Dans une première version de « Trump Dials Up the Pressure on Iran » (éditorial, nytimes.com, 4 mai)[ Trump augmente les pressions sur l’Iran] maintenant corrigé, vous avez fait référence à un programme d’armes nucléaires pour décrire un objectif du Corps des gardiens de la révolution islamique. … L’éditorial a raison de critiquer les aspects punitifs de la politique de l’administration Trump à l’égard de l’Iran – une politique qui n’a apporté que des souffrances au peuple iranien et qui n’entraînera aucun changement dans la politique de ce pays. Mais il était erroné de parler d’un programme d’armement – une dangereuse affirmation qui pourrait conduire à un grand malentendu au sein de la population.

Malheureusement, cela n’a pas suffi.
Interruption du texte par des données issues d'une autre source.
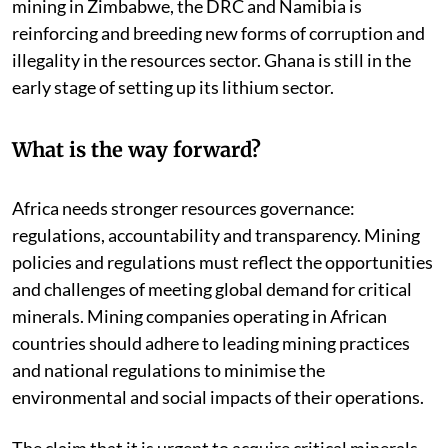
mining in Zimbabwe, the DRC and Namibia is
reinforcing and breeding new forms of corruption and
illegality in the resources sector. Ghana is still in the
early stage of setting up its lithium sector.
What is the way forward?
Africa needs stronger resources governance:
regulations, accountability and transparency. Mining
policies and regulations must reflect the opportunities
and challenges of meeting global demand for critical
minerals. Mining companies operating in African
countries should adhere to leading mining practices
and national regulations to minimise the
environmental and social impacts of their operations.
The claim that it is urgent to acquire critical minerals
Le NYT continue avec cette « dangereuse affirmation ».

Le 13 mai, des journalistes du NYT, Eric Schmitt et Julian E. Barnes, ont écrit un article « White House Reviews Military Plans Against Iran in Echoes of Iraq War » [la Maisons Blanche révise ses plans militaires contre l’Iran, en rappel de ceux de la guerre d’Irak] :

Lors d’une réunion des hauts responsables de la sécurité nationale du président Trump jeudi dernier, le secrétaire à la Défense par intérim, Patrick Shanahan, a présenté un plan militaire actualisé qui prévoit l’envoi de 120 000 soldats au Moyen-Orient si l’Iran attaquait les forces américaines ou accélérait son programme d’armes nucléaires, ont déclaré les responsables de l’administration.

On ne peut pas accélérer sa voiture, si on n’en a pas. L’expression « accélérer son programme sur les armes nucléaires » implique que l’Iran aurait un programme d’armes nucléaires. Il se peut que la Maison-Blanche l’ait faussement prétendu, mais les auteurs reproduisent cette affirmation sans la réfuter.

Un article d’Helene Cooper et Edward Wong, paru le 14 mai dans le NYT, répète cette fausse déclaration, toujours sans souligner qu’elle est fausse :

L’administration Trump envisage d’envoyer jusqu’à 120 000 soldats au Moyen-Orient si l’Iran attaquait les forces américaines ou accélérait son programme sur d’armes nucléaires, selon le New York Times.

Également le 14 mai, une caricature éditoriale du NYT a été publiée sous le titre « Will Iran Revive Its Nuclear Program ? » [l’Iran ressuscitera-t-il son programme nucléaire ?] La légende de la caricature affirme trompeusement que l’Iran avait enrichi l’uranium jusqu’à un niveau de qualité militaire. Et pourtant non, l’Iran n’a pas d’arme nucléaire ni de programme nucléaire dans son congélateur.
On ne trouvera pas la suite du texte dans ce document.